Thursday, November 20, 2008

Flexicurity – The Balance between Business Security and Business Flexibility

The balancing act of a CIO is between business security and business flexibility. Too low or too high security and it turns out to be high on the threat factor or high on unproductivity – the result of inflexible blanket policies. So CIOs are after Flexicurity – the perfect balance between security and flexibility.



And Identity has everything to do with achieving Flexicurity.

That’s because threatscape has changed.

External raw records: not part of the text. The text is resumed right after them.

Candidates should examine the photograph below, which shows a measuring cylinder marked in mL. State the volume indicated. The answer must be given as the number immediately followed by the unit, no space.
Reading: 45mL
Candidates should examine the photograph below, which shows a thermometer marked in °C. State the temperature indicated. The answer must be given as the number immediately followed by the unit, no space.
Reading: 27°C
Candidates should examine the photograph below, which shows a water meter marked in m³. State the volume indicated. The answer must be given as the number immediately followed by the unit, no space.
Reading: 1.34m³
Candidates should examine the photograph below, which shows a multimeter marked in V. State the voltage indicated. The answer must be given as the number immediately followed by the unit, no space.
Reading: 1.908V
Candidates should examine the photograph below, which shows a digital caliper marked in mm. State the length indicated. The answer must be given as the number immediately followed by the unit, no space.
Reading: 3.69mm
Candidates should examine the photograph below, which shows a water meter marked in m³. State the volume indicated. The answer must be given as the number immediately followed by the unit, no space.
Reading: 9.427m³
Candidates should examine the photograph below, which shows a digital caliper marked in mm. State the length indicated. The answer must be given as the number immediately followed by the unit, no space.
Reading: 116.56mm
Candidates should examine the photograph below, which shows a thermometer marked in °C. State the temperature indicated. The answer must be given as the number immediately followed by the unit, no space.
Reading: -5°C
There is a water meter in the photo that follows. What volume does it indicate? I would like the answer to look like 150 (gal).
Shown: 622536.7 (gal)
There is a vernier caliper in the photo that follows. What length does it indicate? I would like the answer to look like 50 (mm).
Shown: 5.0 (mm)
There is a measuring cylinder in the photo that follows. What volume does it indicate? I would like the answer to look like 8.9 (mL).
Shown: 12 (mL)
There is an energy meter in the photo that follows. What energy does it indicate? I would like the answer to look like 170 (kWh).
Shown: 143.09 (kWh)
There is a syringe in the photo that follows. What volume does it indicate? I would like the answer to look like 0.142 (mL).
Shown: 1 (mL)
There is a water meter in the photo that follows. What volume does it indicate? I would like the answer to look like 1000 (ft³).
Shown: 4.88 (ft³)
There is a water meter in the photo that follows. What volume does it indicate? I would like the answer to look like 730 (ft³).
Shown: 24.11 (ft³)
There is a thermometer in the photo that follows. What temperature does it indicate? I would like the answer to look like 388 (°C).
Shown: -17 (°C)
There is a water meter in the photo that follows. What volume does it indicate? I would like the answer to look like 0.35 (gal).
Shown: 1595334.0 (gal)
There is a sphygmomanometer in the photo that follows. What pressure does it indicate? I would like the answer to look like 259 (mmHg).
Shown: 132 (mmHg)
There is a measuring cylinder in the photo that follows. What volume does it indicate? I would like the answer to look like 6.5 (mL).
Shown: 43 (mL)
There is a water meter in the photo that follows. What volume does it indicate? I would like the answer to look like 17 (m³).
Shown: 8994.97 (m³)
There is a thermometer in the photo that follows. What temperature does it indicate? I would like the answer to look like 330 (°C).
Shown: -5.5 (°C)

External threats are targeting the individual user for financial gain – it’s organized crime out there; as for internal threats, employees, former employees, partners, suppliers and customers are making up the bulk of it, having their finger in 83 % of insider threats, according to IDG. Hackers constitute just 33 %. The data overlap is because there are times when both are involved – eg., when an insider falls victim to a hacker’s attacks.

So today, guarding your network is not a question of guarding your walls, but of knowing your users and controlling them from within. Considering that security incidents led to financial losses in 42 % cases and intellectual property theft in 35 % cases in the same survey, it is cause for serious concern.

And then there are regulatory compliance requirements which require strict access control mechanisms and audits. On the enterprise front, branch offices require as much security as the head office does to control security incidents. And that can be an expensive affair if one tries to replicate the head office security infrastructure. Integrated security appliances are the solutions for remote offices in particular and in many cases at head offices too, but one needs user visibility into branch activity too.

So identity has become the fulcrum that can balance business flexibility and security. Without identity, one ends up laying down blanket policies that are too strict or too lenient. And IP address-based reports, it is like searching for the needle in the haystack. With user identity in place, administrators can not just create policies based on the user’s work profile and hierarchy, but also view reports with the username. That gives a complete and instantly actionable picture of activity and threats.

This reality is what we are presenting at the IDG conference - CIO–09 The Year Ahead from 21-24 November in Singapore.